(Saved entries)
-- Opening Marker --
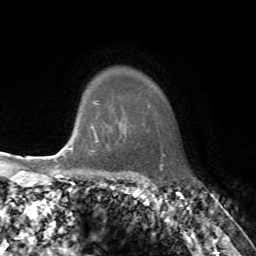
Breast MRI, one axial slice. Position 60 of 72 along the scan axis. Cropped to one breast. Dynamic contrast-enhanced series, time point 2 of 7 at this slice position (early post-contrast). 1.5 T. TE 4.2 ms, TR 8.7 ms. 2.2 mm slice thickness. 256 × 256 image matrix, field of view 180 × 180 mm. Female patient.
Structures marked on this image (semi-automatically segmented with operator editing):
- enhancing-tissue mask used for the functional tumour volume (all voxels passing the contrast-enhancement thresholds inside the analysis volume; usually the tumour): box from (x=67, y=105) to (x=101, y=155) px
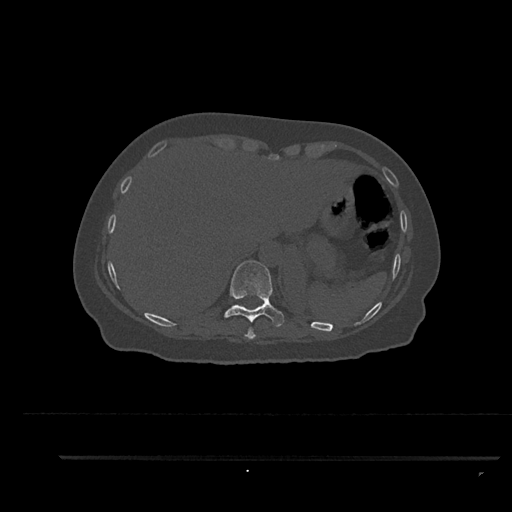
CT including the spine, one axial slice. Position 366 of 797 along the scan axis. Bone window (W 1800 / L 400 HU). 0.5 mm slice thickness. 512 × 512 image matrix. Patient: female, 44 years. From the clinical record (not read from this slice): primary cancer: renal; vertebrae with lytic lesions (as recorded): L1.
Structures marked on this image (semi-automatic segmentation, software-assisted and operator-edited):
- T10 vertebra: bounding box [x1, y1, x2, y2] px = [224, 260, 284, 333]
- T9 vertebra: [244, 328, 256, 339]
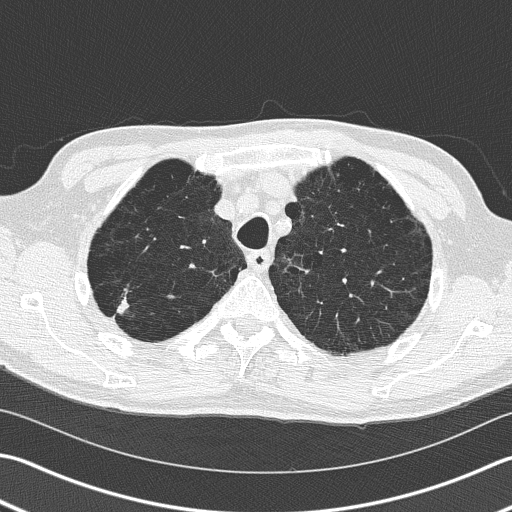
Low-dose screening chest CT, one axial slice. Position 128 of 163 along the scan axis. Reconstruction kernel B50f. 120 kVp. Lung window (W 1500 / L -600 HU). 512 × 512 image matrix, field of view 346 × 346 mm.
Outlined on this slice (manually delineated by an expert):
- lesion 1 (tumor, upper lobe of right lung): bounding box [x1, y1, x2, y2] px = [117, 300, 128, 313]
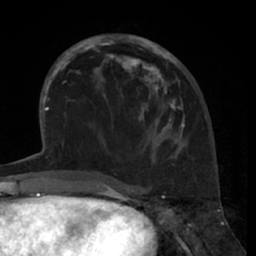
Breast MRI (dynamic contrast-enhanced), one axial slice. Slice 26 of 66 in the series (ordered by position). Cropped to one breast. Dynamic contrast-enhanced series, time point 2 of 7 at this slice position (early post-contrast). 1.5 T. TE 3 ms, TR 6.2 ms. 2.4 mm slice thickness. 256 × 256 image matrix, field of view 160 × 160 mm. Female patient.
Annotated regions visible in this slice (semi-automatically segmented with operator editing):
- enhancing-tissue mask used for the functional tumour volume (all voxels passing the contrast-enhancement thresholds inside the analysis volume; usually the tumour): bounding box [x1, y1, x2, y2] px = [80, 35, 185, 147]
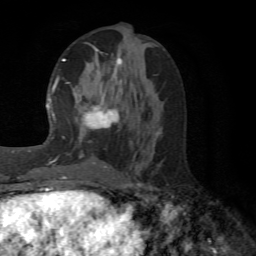
Breast MRI (dynamic contrast-enhanced), one axial slice. Position 26 of 72 along the scan axis. Cropped to one breast. Dynamic contrast-enhanced series, time point 2 of 6 at this slice position (early post-contrast). 1.5 T. TE 4.1 ms, TR 8.4 ms. 2.2 mm slice thickness. 256 × 256 image matrix. Female patient.
Outlined on this slice (semi-automatically segmented with operator editing):
- enhancing-tissue mask used for the functional tumour volume (all voxels passing the contrast-enhancement thresholds inside the analysis volume; usually the tumour): bounding box <64,46,122,168> (left, top, right, bottom; pixels)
-- Closing Marker --
• [Work to be completed]
Print the records exactly and omit all pictures.

• [Exercise solution]
Breast MRI, one axial slice. Position 60 of 72 along the scan axis. Cropped to one breast. Dynamic contrast-enhanced series, time point 2 of 7 at this slice position (early post-contrast). 1.5 T. TE 4.2 ms, TR 8.7 ms. 2.2 mm slice thickness. 256 × 256 image matrix, field of view 180 × 180 mm. Female patient.
Structures marked on this image (semi-automatically segmented with operator editing):
- enhancing-tissue mask used for the functional tumour volume (all voxels passing the contrast-enhancement thresholds inside the analysis volume; usually the tumour): box from (x=67, y=105) to (x=101, y=155) px
CT including the spine, one axial slice. Position 366 of 797 along the scan axis. Bone window (W 1800 / L 400 HU). 0.5 mm slice thickness. 512 × 512 image matrix. Patient: female, 44 years. From the clinical record (not read from this slice): primary cancer: renal; vertebrae with lytic lesions (as recorded): L1.
Structures marked on this image (semi-automatic segmentation, software-assisted and operator-edited):
- T10 vertebra: bounding box [x1, y1, x2, y2] px = [224, 260, 284, 333]
- T9 vertebra: [244, 328, 256, 339]
Low-dose screening chest CT, one axial slice. Position 128 of 163 along the scan axis. Reconstruction kernel B50f. 120 kVp. Lung window (W 1500 / L -600 HU). 512 × 512 image matrix, field of view 346 × 346 mm.
Outlined on this slice (manually delineated by an expert):
- lesion 1 (tumor, upper lobe of right lung): bounding box [x1, y1, x2, y2] px = [117, 300, 128, 313]
Breast MRI (dynamic contrast-enhanced), one axial slice. Slice 26 of 66 in the series (ordered by position). Cropped to one breast. Dynamic contrast-enhanced series, time point 2 of 7 at this slice position (early post-contrast). 1.5 T. TE 3 ms, TR 6.2 ms. 2.4 mm slice thickness. 256 × 256 image matrix, field of view 160 × 160 mm. Female patient.
Annotated regions visible in this slice (semi-automatically segmented with operator editing):
- enhancing-tissue mask used for the functional tumour volume (all voxels passing the contrast-enhancement thresholds inside the analysis volume; usually the tumour): bounding box [x1, y1, x2, y2] px = [80, 35, 185, 147]
Breast MRI (dynamic contrast-enhanced), one axial slice. Position 26 of 72 along the scan axis. Cropped to one breast. Dynamic contrast-enhanced series, time point 2 of 6 at this slice position (early post-contrast). 1.5 T. TE 4.1 ms, TR 8.4 ms. 2.2 mm slice thickness. 256 × 256 image matrix. Female patient.
Outlined on this slice (semi-automatically segmented with operator editing):
- enhancing-tissue mask used for the functional tumour volume (all voxels passing the contrast-enhancement thresholds inside the analysis volume; usually the tumour): bounding box <64,46,122,168> (left, top, right, bottom; pixels)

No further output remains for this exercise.